▶ **Set exercise A**: Pull out every line of the listing that contains the string "with".

▶ **Text passage**:
────────

January 12, 2004

Viva Mexico!

The arguments for and against President Bush's immigration proposals are all over the map, so to speak. Frankly, they bore me, as both sides seem to lean towards their own completely unrealistic solutions. The "Right" fringe wants to close the borders and throw all the non-citizens out. The "Left" fringe wants some sort of utopia that effectively would do away with borders or any concept of citizenship requirements. Neither is practical or possible.

Personally, while I would lean towards a principled law and order solution, the simple fact of the matter is that there is not now, nor is there ever likely to be, the political will to round up 7-9 million people, deport them, and then monitor the borders closely enough to keep them out. And that's not even considering the potential destabilizing impact to Mexico if we actually tried to do it, which strongly argues against doing anything rash. I have no sympathy for the businesses, agribusinesses and other pampered folks who depend on cheap, undocumented workers to do tasks they may now have to pay a fair wage to get done.

────────

▶ **Records for this task**:
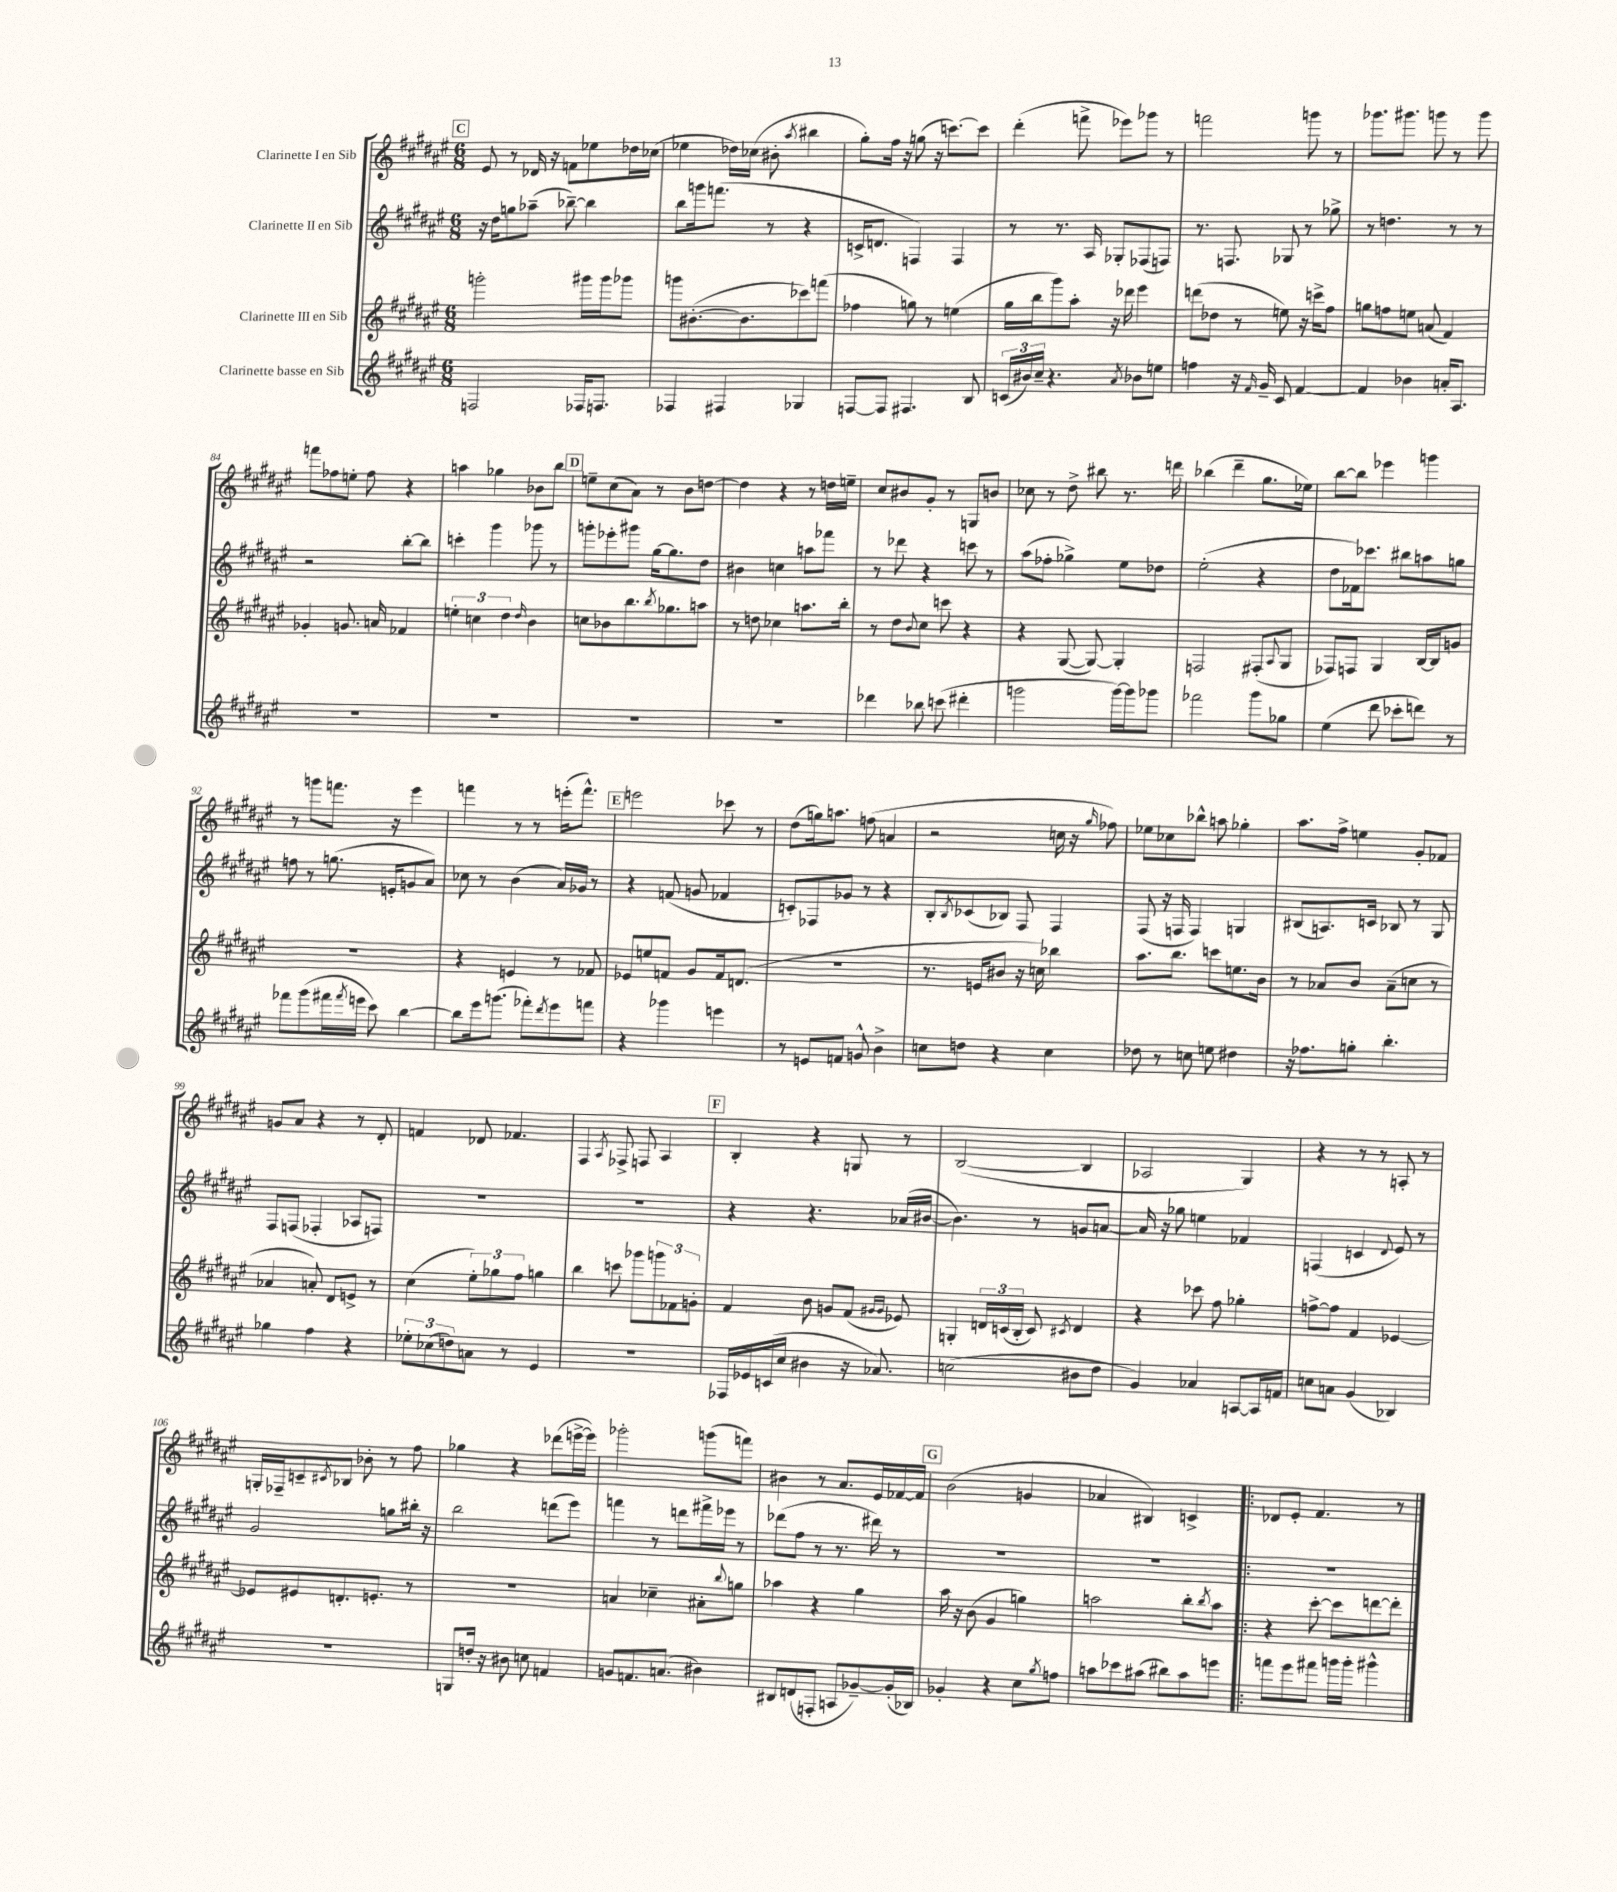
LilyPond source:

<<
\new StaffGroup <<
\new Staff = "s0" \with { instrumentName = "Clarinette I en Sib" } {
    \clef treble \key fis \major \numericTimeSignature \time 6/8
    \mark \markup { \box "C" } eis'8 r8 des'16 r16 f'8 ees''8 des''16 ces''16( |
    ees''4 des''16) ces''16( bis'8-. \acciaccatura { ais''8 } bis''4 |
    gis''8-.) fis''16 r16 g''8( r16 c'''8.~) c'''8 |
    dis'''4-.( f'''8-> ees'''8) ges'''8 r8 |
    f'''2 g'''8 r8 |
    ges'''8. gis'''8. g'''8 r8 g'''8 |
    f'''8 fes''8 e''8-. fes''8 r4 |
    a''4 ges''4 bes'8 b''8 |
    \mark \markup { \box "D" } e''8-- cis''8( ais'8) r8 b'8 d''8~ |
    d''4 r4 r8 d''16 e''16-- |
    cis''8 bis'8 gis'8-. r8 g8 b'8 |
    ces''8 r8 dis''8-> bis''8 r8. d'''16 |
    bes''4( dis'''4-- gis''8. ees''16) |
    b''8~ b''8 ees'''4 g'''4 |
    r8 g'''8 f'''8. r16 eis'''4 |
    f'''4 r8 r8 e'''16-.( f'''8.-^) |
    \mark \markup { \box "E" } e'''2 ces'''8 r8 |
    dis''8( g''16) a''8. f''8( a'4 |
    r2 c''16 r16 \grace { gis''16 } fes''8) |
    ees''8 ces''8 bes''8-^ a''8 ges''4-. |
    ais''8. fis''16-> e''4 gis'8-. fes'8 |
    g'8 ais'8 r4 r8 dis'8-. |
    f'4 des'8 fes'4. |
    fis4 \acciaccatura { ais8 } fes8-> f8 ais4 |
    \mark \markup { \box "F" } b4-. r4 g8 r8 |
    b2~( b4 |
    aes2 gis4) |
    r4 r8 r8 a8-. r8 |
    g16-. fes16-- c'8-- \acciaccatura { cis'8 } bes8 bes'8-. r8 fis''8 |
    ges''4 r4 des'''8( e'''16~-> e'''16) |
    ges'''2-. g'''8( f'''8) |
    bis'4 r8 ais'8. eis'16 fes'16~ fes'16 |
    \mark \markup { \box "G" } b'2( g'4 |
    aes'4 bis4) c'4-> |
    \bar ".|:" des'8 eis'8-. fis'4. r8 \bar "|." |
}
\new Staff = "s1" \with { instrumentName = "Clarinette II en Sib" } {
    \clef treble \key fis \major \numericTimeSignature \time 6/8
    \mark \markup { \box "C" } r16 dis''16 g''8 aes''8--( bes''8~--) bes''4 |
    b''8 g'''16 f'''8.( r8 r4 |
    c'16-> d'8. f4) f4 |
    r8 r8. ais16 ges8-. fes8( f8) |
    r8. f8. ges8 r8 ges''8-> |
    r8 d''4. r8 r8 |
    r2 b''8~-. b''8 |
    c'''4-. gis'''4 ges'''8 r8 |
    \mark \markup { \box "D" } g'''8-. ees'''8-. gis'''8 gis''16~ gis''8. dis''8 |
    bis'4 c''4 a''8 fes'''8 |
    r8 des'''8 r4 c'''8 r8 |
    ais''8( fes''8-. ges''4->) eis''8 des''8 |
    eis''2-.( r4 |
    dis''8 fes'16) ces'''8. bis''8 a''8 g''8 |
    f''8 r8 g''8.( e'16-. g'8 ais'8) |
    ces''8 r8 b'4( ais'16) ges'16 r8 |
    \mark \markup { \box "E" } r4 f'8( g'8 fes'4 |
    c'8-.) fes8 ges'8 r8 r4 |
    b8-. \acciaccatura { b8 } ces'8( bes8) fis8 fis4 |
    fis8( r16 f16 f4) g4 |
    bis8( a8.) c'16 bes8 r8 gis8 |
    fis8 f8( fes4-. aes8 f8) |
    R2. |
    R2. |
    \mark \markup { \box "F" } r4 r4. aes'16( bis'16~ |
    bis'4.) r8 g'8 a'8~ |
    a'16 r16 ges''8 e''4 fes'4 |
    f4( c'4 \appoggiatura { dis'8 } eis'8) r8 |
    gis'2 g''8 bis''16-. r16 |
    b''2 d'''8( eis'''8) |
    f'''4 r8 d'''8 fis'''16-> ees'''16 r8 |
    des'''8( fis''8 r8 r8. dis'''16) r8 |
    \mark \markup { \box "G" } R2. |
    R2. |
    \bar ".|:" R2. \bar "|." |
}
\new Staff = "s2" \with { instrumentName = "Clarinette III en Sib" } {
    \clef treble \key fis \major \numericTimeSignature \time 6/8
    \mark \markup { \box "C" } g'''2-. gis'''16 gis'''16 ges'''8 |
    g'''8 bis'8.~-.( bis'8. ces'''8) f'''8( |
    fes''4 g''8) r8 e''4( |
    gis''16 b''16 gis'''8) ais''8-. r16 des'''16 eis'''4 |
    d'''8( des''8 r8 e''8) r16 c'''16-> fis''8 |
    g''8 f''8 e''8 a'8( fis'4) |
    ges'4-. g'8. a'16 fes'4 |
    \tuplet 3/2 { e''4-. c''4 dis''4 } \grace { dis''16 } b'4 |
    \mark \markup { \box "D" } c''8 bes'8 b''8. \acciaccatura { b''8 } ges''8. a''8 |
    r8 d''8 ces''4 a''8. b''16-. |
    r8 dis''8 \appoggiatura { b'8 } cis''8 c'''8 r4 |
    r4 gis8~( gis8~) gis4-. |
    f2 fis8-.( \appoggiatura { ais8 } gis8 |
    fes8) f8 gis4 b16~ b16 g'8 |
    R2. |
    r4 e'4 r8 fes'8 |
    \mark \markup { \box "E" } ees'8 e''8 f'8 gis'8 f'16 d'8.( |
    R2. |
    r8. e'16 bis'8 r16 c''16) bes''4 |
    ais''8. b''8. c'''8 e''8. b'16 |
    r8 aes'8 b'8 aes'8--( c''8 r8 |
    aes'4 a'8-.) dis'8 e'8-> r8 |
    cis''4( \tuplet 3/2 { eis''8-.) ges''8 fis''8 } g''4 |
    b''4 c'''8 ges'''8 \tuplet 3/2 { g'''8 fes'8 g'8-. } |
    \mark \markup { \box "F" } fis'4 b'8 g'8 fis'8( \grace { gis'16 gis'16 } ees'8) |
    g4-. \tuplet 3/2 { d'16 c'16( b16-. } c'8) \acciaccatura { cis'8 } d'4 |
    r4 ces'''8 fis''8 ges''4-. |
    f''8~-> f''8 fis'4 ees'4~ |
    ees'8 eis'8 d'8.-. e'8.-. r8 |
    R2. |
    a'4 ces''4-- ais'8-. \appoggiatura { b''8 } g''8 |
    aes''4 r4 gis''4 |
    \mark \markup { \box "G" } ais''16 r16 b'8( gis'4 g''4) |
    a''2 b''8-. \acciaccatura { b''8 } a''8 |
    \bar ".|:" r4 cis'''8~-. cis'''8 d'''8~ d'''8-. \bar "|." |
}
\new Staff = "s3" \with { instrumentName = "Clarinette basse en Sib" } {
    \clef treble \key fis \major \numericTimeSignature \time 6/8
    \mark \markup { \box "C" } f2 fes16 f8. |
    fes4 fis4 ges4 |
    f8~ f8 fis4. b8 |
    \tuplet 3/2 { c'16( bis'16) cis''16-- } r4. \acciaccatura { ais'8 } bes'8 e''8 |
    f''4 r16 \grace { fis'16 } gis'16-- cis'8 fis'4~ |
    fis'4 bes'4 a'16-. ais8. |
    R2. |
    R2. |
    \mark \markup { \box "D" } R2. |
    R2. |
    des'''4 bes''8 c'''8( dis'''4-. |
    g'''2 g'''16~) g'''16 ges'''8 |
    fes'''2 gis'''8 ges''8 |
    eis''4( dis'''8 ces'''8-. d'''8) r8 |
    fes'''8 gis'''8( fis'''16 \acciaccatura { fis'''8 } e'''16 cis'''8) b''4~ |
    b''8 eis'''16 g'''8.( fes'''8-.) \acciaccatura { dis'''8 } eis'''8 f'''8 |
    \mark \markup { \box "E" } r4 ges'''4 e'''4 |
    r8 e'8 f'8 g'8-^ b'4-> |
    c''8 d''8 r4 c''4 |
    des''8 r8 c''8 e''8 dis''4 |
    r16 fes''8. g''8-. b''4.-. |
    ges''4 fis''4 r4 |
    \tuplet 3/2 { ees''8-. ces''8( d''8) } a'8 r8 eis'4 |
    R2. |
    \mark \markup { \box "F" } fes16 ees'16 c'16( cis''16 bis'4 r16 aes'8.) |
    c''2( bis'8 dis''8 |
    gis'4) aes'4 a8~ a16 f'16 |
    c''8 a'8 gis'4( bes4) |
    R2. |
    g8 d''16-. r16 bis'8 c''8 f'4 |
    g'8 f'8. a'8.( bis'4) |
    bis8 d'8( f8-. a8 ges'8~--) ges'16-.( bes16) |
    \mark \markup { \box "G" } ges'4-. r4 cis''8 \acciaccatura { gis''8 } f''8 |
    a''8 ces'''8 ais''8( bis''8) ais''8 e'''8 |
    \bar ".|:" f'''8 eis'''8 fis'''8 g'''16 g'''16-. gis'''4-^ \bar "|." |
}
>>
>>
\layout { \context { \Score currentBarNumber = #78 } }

────────

▶ **Set exercise B**:
Answer these questions from the immigration commentary:
(i) What date does the commentary carry?
(ii) What does the "Right" fringe want, according to the commentary?
(iii) How many people does the writer say there is no political will to round up and deport?

▶ **Correct answer A**:
\new Staff = "s0" \with { instrumentName = "Clarinette I en Sib" } {
\new Staff = "s1" \with { instrumentName = "Clarinette II en Sib" } {
\new Staff = "s2" \with { instrumentName = "Clarinette III en Sib" } {
\new Staff = "s3" \with { instrumentName = "Clarinette basse en Sib" } {

▶ **Correct answer B**:
(i) January 12, 2004
(ii) To close the borders and throw all the non-citizens out
(iii) 7-9 million